Hello. Congrats on the paper and very interesting tool! I am working with the data provided in the documentation, specifically the New AutoPeptideML Benchmarks set that you used for model development. I noticed there are duplicate sequences in the training and test sets for most bioactivity datasets, as well as overlap of peptides in the two sets. Was this intended?

RaulFD-creator commented 3 days ago

Hi @iaposto, thanks for your kind words! The short answer is that it is something intended, but not the ideal scenario.

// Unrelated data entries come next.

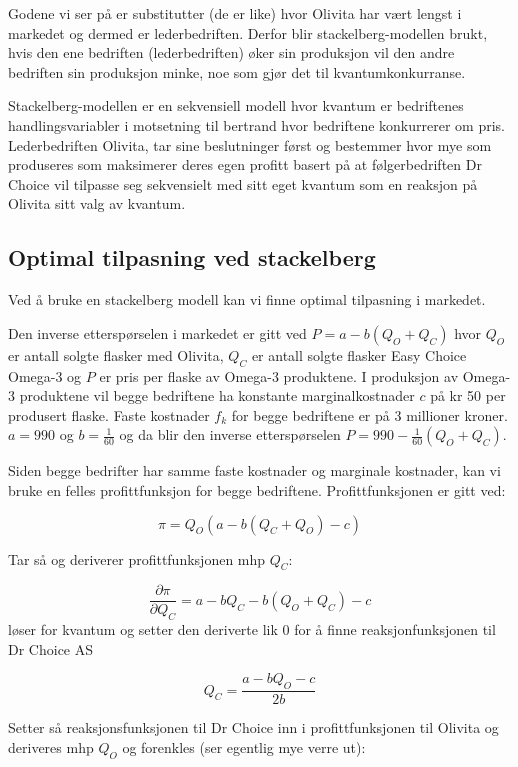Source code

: \documentclass[
  12pt,
  a4paper,
  DIV=11,
  numbers=noendperiod]{scrartcl}
\begin{document}
Godene vi ser på er substitutter (de er like) hvor Olivita har vært
lengst i markedet og dermed er lederbedriften. Derfor blir
stackelberg-modellen brukt, hvis den ene bedriften (lederbedriften) øker
sin produksjon vil den andre bedriften sin produksjon minke, noe som
gjør det til kvantumkonkurranse.

Stackelberg-modellen er en sekvensiell modell hvor kvantum er
bedriftenes handlingsvariabler i motsetning til bertrand hvor bedriftene
konkurrerer om pris. Lederbedriften Olivita, tar sine beslutninger først
og bestemmer hvor mye som produseres som maksimerer deres egen profitt
basert på at følgerbedriften Dr Choice vil tilpasse seg sekvensielt med
sitt eget kvantum som en reaksjon på Olivita sitt valg av kvantum.

\subsection{Optimal tilpasning ved
stackelberg}\label{optimal-tilpasning-ved-stackelberg}

Ved å bruke en stackelberg modell kan vi finne optimal tilpasning i
markedet.

Den inverse etterspørselen i markedet er gitt ved \(P = a−b(Q_O+Q_C)\)
hvor \(Q_O\) er antall solgte flasker med Olivita, \(Q_C\) er antall
solgte flasker Easy Choice Omega-3 og \(P\) er pris per flaske av
Omega-3 produktene. I produksjon av Omega-3 produktene vil begge
bedriftene ha konstante marginalkostnader \(c\) på kr 50 per produsert
flaske. Faste kostnader \(f_k\) for begge bedriftene er på 3 millioner
kroner. \(a = 990\) og \(b = \frac{1}{60}\) og da blir den inverse
etterspørselen \(P = 990−\frac{1}{60}(Q_O+Q_C)\).

Siden begge bedrifter har samme faste kostnader og marginale kostnader,
kan vi bruke en felles profittfunksjon for begge bedriftene.
Profittfunksjonen er gitt ved:

\[\pi = Q_O(a-b(Q_C+Q_O)-c) \tag{1}\]

Tar så og deriverer profittfunksjonen mhp \(Q_C\):

\[\frac{\partial \pi}{\partial Q_C} = a -b Q_C - b(Q_O+Q_C) -c \tag{2}\]
løser for kvantum og setter den deriverte lik 0 for å finne
reaksjonfunksjonen til Dr Choice AS

\[ Q_C = \frac{a-b Q_O -c}{2b} \tag{3}\]

Setter så reaksjonsfunksjonen til Dr Choice inn i profittfunksjonen til
Olivita og deriveres mhp \(Q_O\) og forenkles (ser egentlig mye verre
ut):
\end{document}
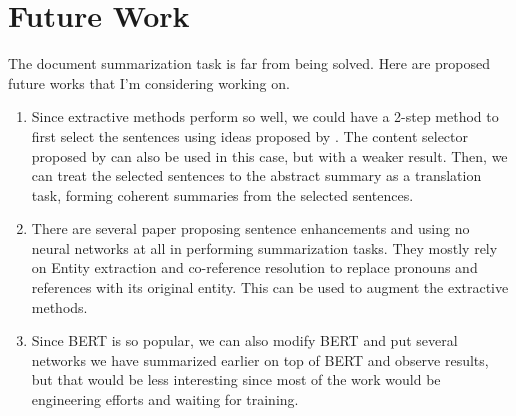 \documentclass[11pt,a4paper]{article}
\begin{document}
\section{Future Work}
The document summarization task is far from being solved. Here are proposed future works that I'm considering working on.

\begin{enumerate}
	\item Since extractive methods perform so well, we could have a 2-step method to first select the sentences using ideas proposed by \cite{al2018hierarchical}. The content selector proposed by \cite{bottom-up} can also be used in this case, but with a weaker result. Then, we can treat the selected sentences to the abstract summary as a translation task, forming coherent summaries from the selected sentences.
	\item There are several paper proposing sentence enhancements and using no neural networks at all in performing summarization tasks. They mostly rely on Entity extraction and co-reference resolution to replace pronouns and references with its original entity. This can be used to augment the extractive methods.
	\item Since BERT is so popular, we can also modify BERT and put several networks we have summarized earlier on top of BERT and observe results, but that would be less interesting since most of the work would be engineering efforts and waiting for training.
\end{enumerate}

\newpage


\end{document}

The duplicated sequences appear in datasets for which not enough negative samples could be drawn from the AutoPeptideML - Peptipedia subset. This database is fairly big, but for datasets with a lot of samples like Antibacterial or Antimicrobial (which also comprise a significant amount of Peptipedia) and after excluding overlapping bioactivities, positive and negative samples were unbalanced. AutoPeptideML, by default, oversamples (randomly duplicates) the underrepresented class, in this case, the negative peptides. Hence the duplicated entries. I have double-checked in case something had slipped through the cracks but I couldn't find any instance of a duplicated positive entry. Please, if you have found any let me know as it may be due to some bug in the code that needs to be addressed.

In the end, the datasets keep the duplicated entries for the sake of reproducibility, but there may be cases where users may have better strategies for handling the unbalance where it makes sense to drop duplicated entries.

Regarding, the overlap between peptides in the two sets, could you clarify what do you mean?

I hope that I have been able to address your question. Please do not hesitate to follow up if you have any further questions.

iaposto commented 1 day ago

@RaulFD-creator thank you for the prompt and detailed answer!